Essai clinique de Rennes : la molécule testée est bien à l'origine de l'accident
La molécule BIA 10-2474 du laboratoire portugais Bial est bien la cause de l'accident mortel survenu à Rennes en janvier lors d'un essai clinique de phase I destiné à évaluer son innocuité, estime un groupe d'experts mis en place par l'Agence nationale de sécurité du médicament (ANSM). Ceux-ci pointent notamment "un effet d'accumulation des doses administrées" lors de l'essai.
Six volontaires, participant à l'essai clinique de phase I de la molécule BIA 10-2474, avaient été hospitalisés en janvier à Rennes et l'un d'eux était décédé. Quatre des survivants présentaient des lésions cérébrales et un autre aucune.
"C'est clairement la molécule qui est en cause. L'élément commun entre les victimes, c'est bien la molécule", a commenté Dominique Martin, directeur général de l'Agence nationale de sécurité du médicament (ANSM) après la publication le 7 mars du premier rapport du comité d'experts mis en place par l'agence.
L'accident est probablement "un effet lié à la dose cumulée" de la molécule testée, jugent les experts dans le rapport. Ils observent en effet "l'absence de toxicité" de cette molécule "chez les autres volontaires dont certains avaient reçu une dose unique allant jusqu'à 100 mg ou des administrations répétées de 10 fois 20 mg, soit une dose cumulée de 200 mg". Les personnes hospitalisées avaient, elles, reçu 250 à 300 mg au total.
"Tout se passe comme si quelque chose basculait subitement à un seuil précis de dose ou de concentration", expliquent-ils.
Des doses plus de dix fois supérieures à celles théoriquement nécessaires
La molécule BIA 10-2474 appartient à une famille connue d'inhibiteurs d'une enzyme (la FAAH), qui empêchent la destruction de substances naturellement produites dans l'organisme ("endocannabinoïdes"), susceptibles d'apaiser la douleur et l'anxiété. D'autres laboratoires ont abandonné le développement de molécules de cette famille, à une étape plus avancée que l'essai de Rennes pour cause d'"inefficacité", notent les experts.
Ils s'étonnent aussi que la molécule BIA 10-2474 ait été administrée aux volontaires à une dose plus de dix fois supérieure à celle censée être nécessaire pour bloquer complètement l'enzyme FAAH.
Selon eux, la molécule se serait fixée "sur d'autres enzymes cérébrales" que celle initialement visée, ce qui expliquerait les troubles neurologiques observés. "Ceci suggère un effet « hors-cible » [de la molécule] pour expliquer l'accident", notent-ils.

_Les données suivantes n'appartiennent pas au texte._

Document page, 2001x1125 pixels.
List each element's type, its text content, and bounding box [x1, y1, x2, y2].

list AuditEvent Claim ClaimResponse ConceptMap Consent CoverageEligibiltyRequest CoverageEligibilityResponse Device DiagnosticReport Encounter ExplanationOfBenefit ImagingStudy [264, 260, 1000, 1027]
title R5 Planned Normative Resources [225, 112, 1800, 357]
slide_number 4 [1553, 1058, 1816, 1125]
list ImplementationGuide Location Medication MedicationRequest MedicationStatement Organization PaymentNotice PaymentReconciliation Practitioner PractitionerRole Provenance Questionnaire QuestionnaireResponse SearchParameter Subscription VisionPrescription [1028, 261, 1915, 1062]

Les experts ont écarté l’hypothèse d’un problème de fabrication de la molécule
Le profil des participants en question
Les experts de l'ANSM relèvent que plusieurs des volontaires étaient relativement âgés pour ce type de tests (jusqu'à 49 ans) et que certains présentaient des facteurs de risque "vis-à-vis de certains effets indésirables médicamenteux" qui auraient dû conduire à les écarter. A côté de problèmes de tension, ils évoquent par exemple "un antécédent de traumatisme crânien grave" chez l'un d'eux. Selon une source proche des auteurs du rapport, il s'agirait du volontaire décédé.

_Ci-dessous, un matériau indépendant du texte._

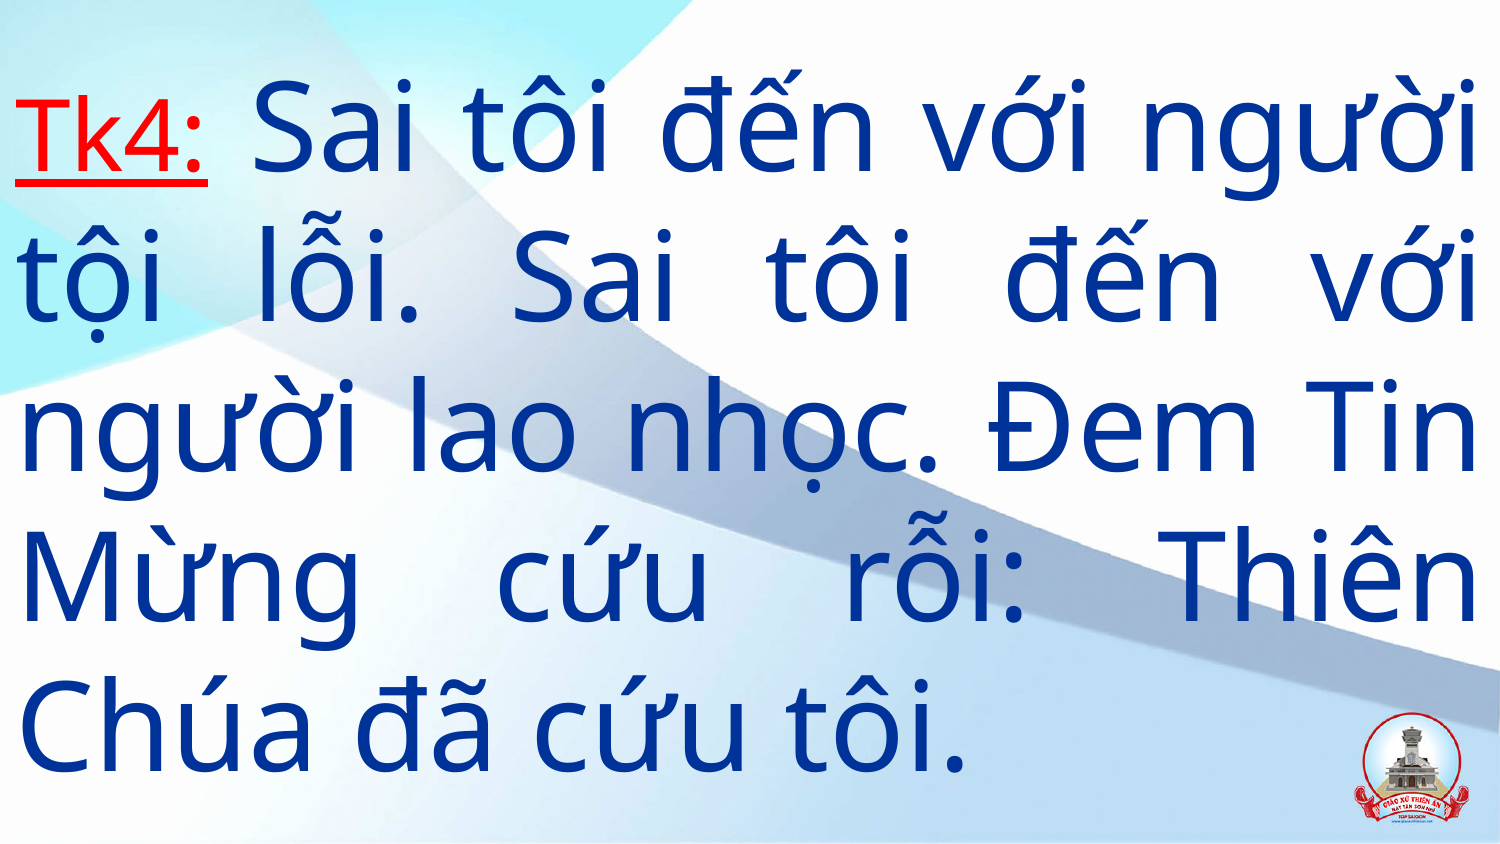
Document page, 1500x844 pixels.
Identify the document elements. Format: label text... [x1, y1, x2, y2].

title Tk4: Sai tôi đến với người tội lỗi. Sai tôi đến với người lao nhọc. Đem Tin Mừng cứu rỗi: Thiên Chúa đã cứu tôi. [0, 0, 1500, 844]
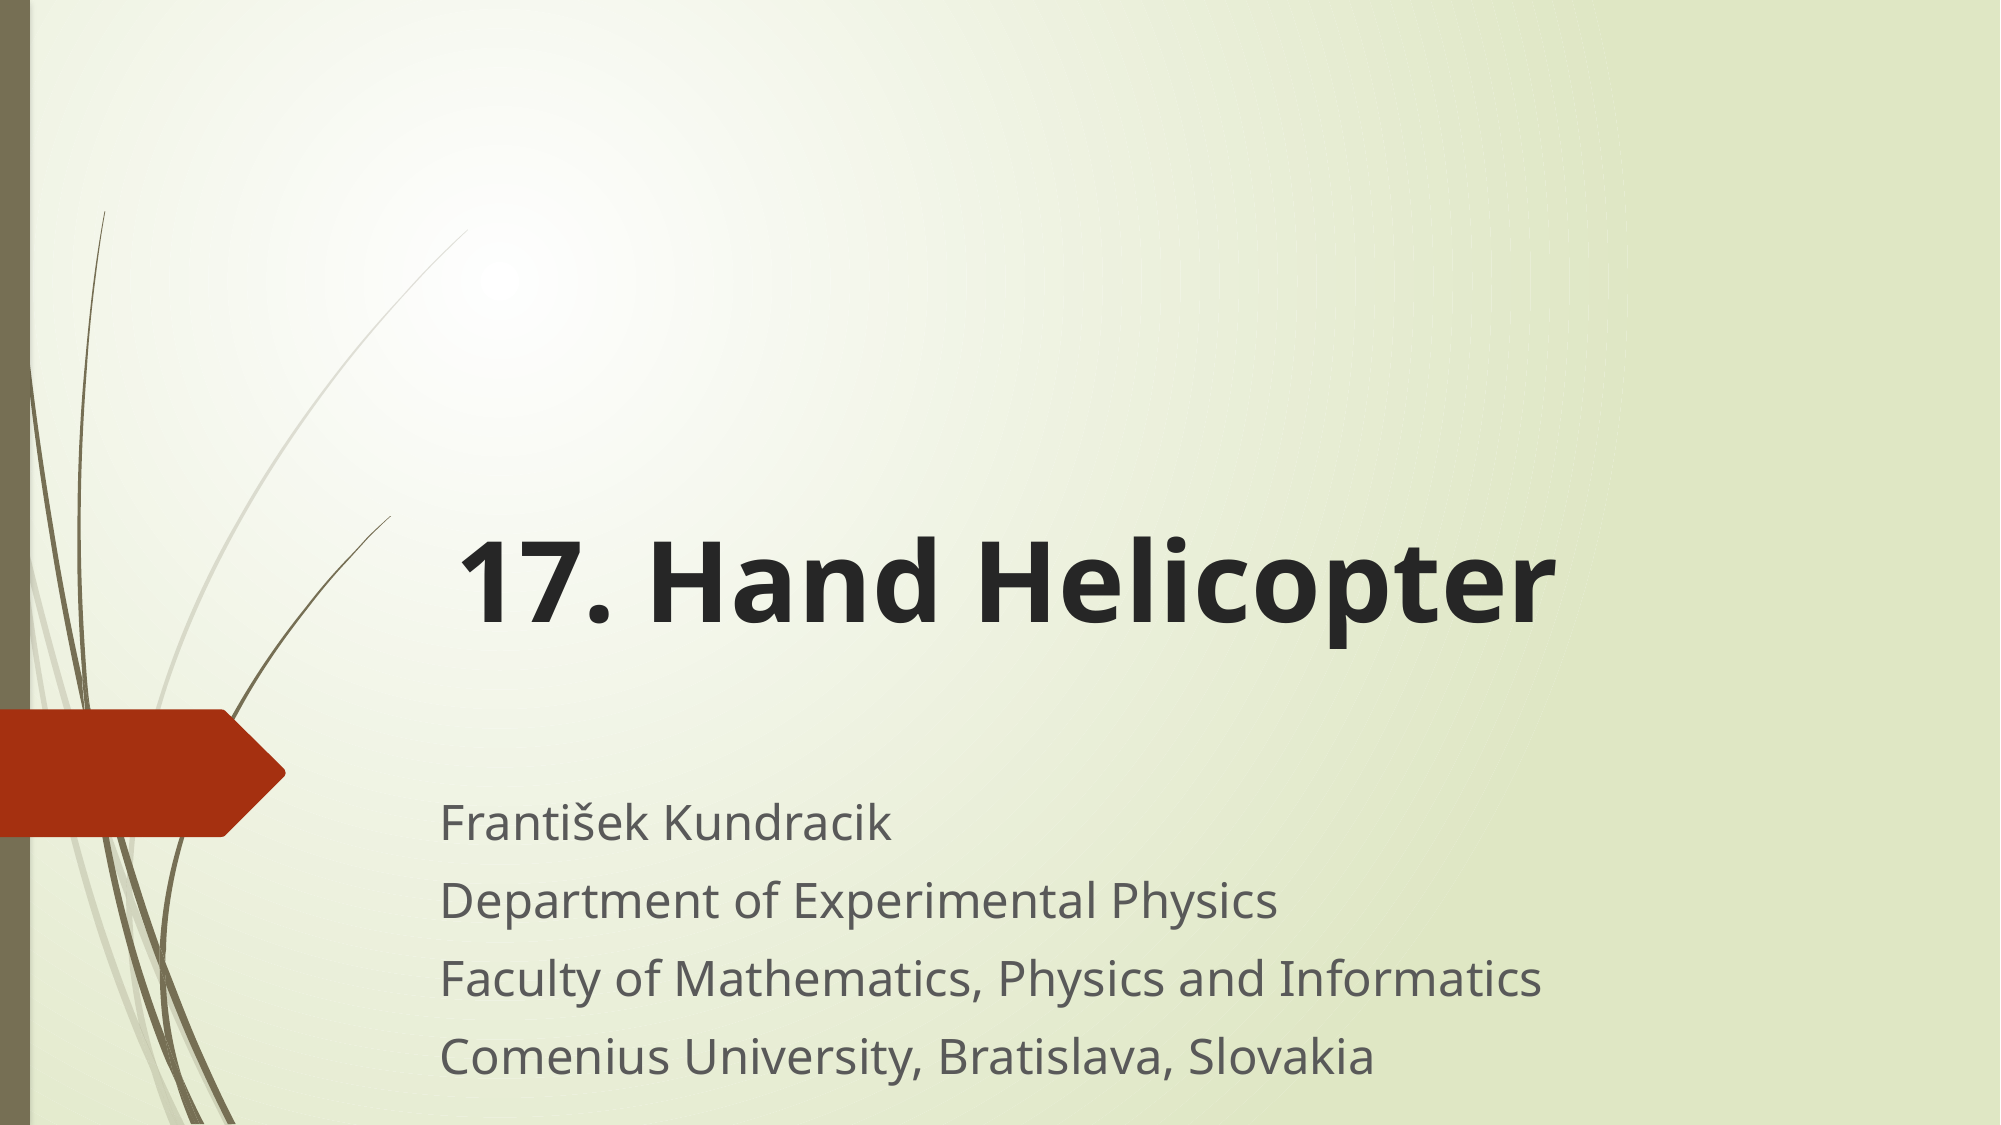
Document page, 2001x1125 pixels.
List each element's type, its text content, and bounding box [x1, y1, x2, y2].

subtitle František Kundracik Department of Experimental Physics Faculty of Mathematics, Physics and Informatics Comenius University, Bratislava, Slovakia [424, 783, 1888, 1093]
title 17. Hand Helicopter [410, 281, 1874, 653]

Ces spécificités sont les seules anomalies concernant les volontaires de l'essai. Aucune trace de cannabis, d'alcool ou de psychotropes n'a, par ailleurs, été décelée à ce jour chez elles.
Des essais préliminaires "inhabituels", aux résultats "sommaires"
Parmi les étrangetés du dossier BIA 10-2474, les experts de l'ANSM font cas d’éléments "inhabituels" dans les tests préalables sur l'animal. Ils jugent ainsi "surprenant" que le laboratoire ait fait des tests sur quatre espèces (rat, souris, chien et singe), au lieu de deux habituellement pour des substances ciblant le cerveau. Ce qui soulève la question de savoir si le laboratoire soupçonnait une éventuelle toxicité de sa molécule.
Autre critique : la démonstration sur l'animal d'un effet antidouleur de la molécule est a priori "beaucoup trop sommaire pour justifier la poursuite d'un développement, a fortiori chez l'homme".
Le comité se réunira à nouveau le 24 mars 2016 pour établir ses conclusions définitives.
Les experts de l'ANSM jugent par ailleurs "problématique" le passage d'une dose quotidienne de 20 mg (administrée au groupe précédent) à celle de 50 mg donnée aux victimes. Pour eux, les progressions dans les doses auraient dû être "plus raisonnables et prudentes".